Во время поездки в Бан-Наухайм Курт никак не обмолвился о том, что произошло в прошлый раз, и я тоже молчала. Я не сказала ни слова. Я была настороже наедине с ним. Я не знала, каждый раз, как он снимал руку с руля, потянет ли он ее ко мне, и о чем он вообще думал. Я должна была рассказать об этом Элвису.
Тем вечером, когда мы с Элвисом оказались наедине в его комнате, он спросил, все ли у меня в порядке.
Мой голос дрожал. Мне никак не удавалось выдавить из себя эти слова.
Когда мне наконец это удалось, Элвис словно обезумел от ярости.
– Я его убью! – закричал он. Он зашагал по комнате, проклиная Курта. Я была его малышкой, сказал Элвис, и он никогда не заходил со мной дальше поцелуев. А при этом какой-то парень, его так называемый друг, попытался меня изнасиловать. Я слушала, как он кричит, втайне испытывая облегчение от его реакции. Как я вообще могла сомневаться в Элвисе?
Элвис был так возмущен, что мне удалось успокоить его только к концу вечера. Мне удалось убедить его не рассказывать о нападении Курта моим родителям, иначе они ни за что не позволят мне больше сюда приезжать. Элвис крепко обнимал меня, будто надеясь, что это могло прогнать неприятные воспоминания. Он чувствовал себя виноватым, что из-за него я оказалась в опасной ситуации.
С того момента Курт, по сути, был вычеркнут из жизни Элвиса. Думаю, Элвис не вдавался в подробности, но Курт наверняка понял, в чем причина. После этого он практически не появлялся в их доме.
Мне стало ясно, что Элвис в друзьях искал верности. Если человек предавал его, он прекращал с ним общение.
В то время Вернон стал щеголять своими аккуратно подстриженными усами, которые, по словам Элвиса, Ди Стэнли убедила его отрастить. Наши беседы в машине были довольно поверхностными, и мне всегда казалось, что он бы с бóльшим удовольствием делал что-нибудь другое, например, проводил время с Ди, которая иногда его сопровождала.
Приезжая в дом 14 на Гетештрассе, я часто заставала Элвиса на втором этаже за изучением древнего искусства карате с тренером, или же внизу, в гостиной, где он с гордостью демонстрировал новые маневры друзьям, которые пораженно наблюдали за его освоением этого новомодного искусства.
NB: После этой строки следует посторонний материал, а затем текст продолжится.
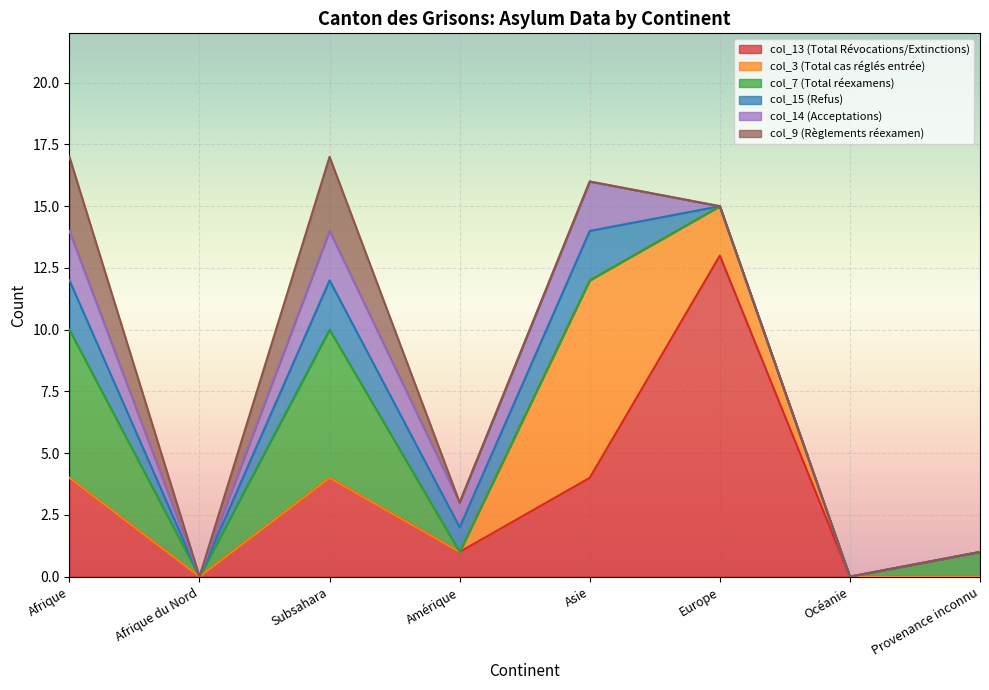

Rank the categories by col_15 (Refus) value from highest to lowest.

Afrique, Subsahara, Asie, Amérique, Afrique du Nord, Europe, Océanie, Provenance inconnu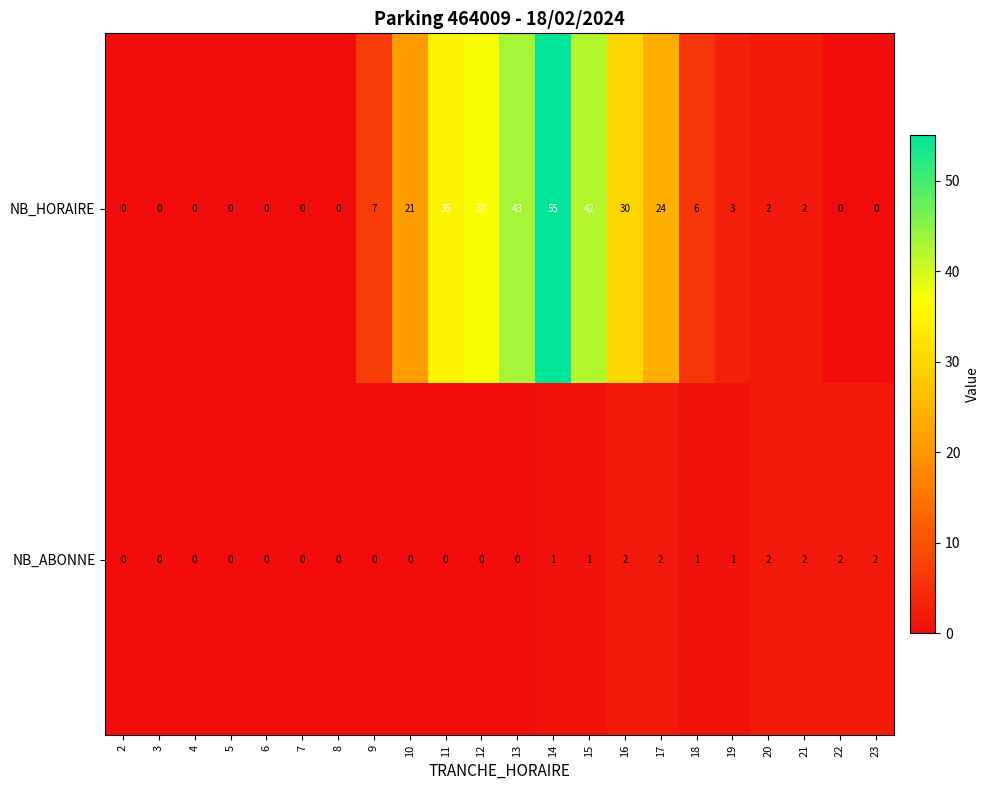

Count the NB_ABONNE values in the range 0 to 2.

22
Еще Элвис проводил много времени с полубезумным немецким массажистом, убедившим его, что он может омолаживать кожу лица с помощью своих тайных методов – дело в том, что Элвис всегда стеснялся крупных пор на своем лице. Джо Эспосито подшучивал над Элвисом, дразнил его: «Ну и что же такое особенное он делает? По-моему, ты ни капельки не меняешься». Элвис защищался: «Черт побери! Он говорит, что нужно время, чтобы увидеть результат». Вернон вклинивался в разговор: «Время? Да, наверное, достаточно времени, чтобы мы все с тобой обанкротились, с его-то ставкой. Я бы так просто ему не верил».
В центре событий в доме Элвиса всегда была его бабушка, которую он прозвал Хвостик. Он придумал это, когда ему было пять – во время детской истерики он бросил бейсбольный мяч, но тот просвистел в паре сантиметров от ее головы. Элвис пошутил: «Она так быстро вильнула, как собака хвостом». С тех пор он стал называть ее Хвостик.
Бабушка занималась хозяйством, готовила, держала все и всех под контролем. У нее была аура такого человека, который четко представляет свое предназначение в жизни; в данном случае это была забота о благополучии Элвиса. Когда мне хотелось посидеть в тишине во время тренировок Элвиса по карате, комната Хвостика была отличным укрытием. Мы с ней могли сидеть часами, она рассказывала мне о былых днях, о Глэдис и ее бесконечной любви к Элвису, о тяжелой судьбе семьи Пресли и их борьбе за выживание. Она была с Верноном и Глэдис с самого рождения Элвиса, помогая по дому, когда Глэдис была вынуждена работать, чтобы поддерживать семью. Эта сильная женщина не сдалась, когда муж бросил ее и их пятерых детей. Ей хотелось делать вид, будто она зла на Джея-Ди Пресли, но у нее было доброе сердце, и мне кажется, она и тогда по-прежнему питала к нему теплые чувства.